### RECORD EXTRACTS

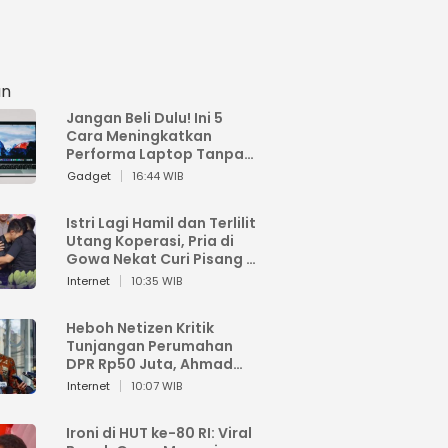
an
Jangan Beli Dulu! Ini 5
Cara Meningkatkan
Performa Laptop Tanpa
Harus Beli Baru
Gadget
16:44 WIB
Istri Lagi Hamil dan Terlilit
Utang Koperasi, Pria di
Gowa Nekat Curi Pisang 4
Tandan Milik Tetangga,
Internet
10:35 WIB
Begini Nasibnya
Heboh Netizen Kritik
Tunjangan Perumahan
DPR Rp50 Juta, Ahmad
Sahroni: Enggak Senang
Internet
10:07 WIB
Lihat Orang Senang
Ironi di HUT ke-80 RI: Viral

######
### RECORD EXTRACTS

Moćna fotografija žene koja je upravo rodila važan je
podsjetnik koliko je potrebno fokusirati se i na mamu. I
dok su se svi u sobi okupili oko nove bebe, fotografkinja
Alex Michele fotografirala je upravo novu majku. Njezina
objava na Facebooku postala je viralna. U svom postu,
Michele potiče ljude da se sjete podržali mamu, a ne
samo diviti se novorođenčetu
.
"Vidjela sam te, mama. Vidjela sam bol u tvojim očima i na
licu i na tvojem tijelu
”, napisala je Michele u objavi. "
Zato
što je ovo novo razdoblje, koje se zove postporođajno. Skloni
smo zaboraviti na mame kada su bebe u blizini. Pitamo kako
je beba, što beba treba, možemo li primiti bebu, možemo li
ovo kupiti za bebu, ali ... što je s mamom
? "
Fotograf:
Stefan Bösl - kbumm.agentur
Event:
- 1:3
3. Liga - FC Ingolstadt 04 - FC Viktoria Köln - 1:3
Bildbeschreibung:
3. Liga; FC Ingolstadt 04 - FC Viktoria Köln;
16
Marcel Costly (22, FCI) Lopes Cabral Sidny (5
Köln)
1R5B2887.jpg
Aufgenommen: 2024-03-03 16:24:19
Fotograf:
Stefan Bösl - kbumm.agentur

######
### RECORD EXTRACTS

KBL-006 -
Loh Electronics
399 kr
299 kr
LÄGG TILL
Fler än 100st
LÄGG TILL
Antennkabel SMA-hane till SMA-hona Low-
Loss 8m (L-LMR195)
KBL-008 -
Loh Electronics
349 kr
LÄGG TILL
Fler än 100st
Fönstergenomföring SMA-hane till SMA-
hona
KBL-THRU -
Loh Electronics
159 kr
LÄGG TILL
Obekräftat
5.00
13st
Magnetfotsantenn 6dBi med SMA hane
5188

######

◆ WHAT YOU NEED TO DO: Which of the lines in the data contain the string "bebe"? Return each one.

◆ EXERCISE OUTPUT:
dok su se svi u sobi okupili oko nove bebe, fotografkinja
smo zaboraviti na mame kada su bebe u blizini. Pitamo kako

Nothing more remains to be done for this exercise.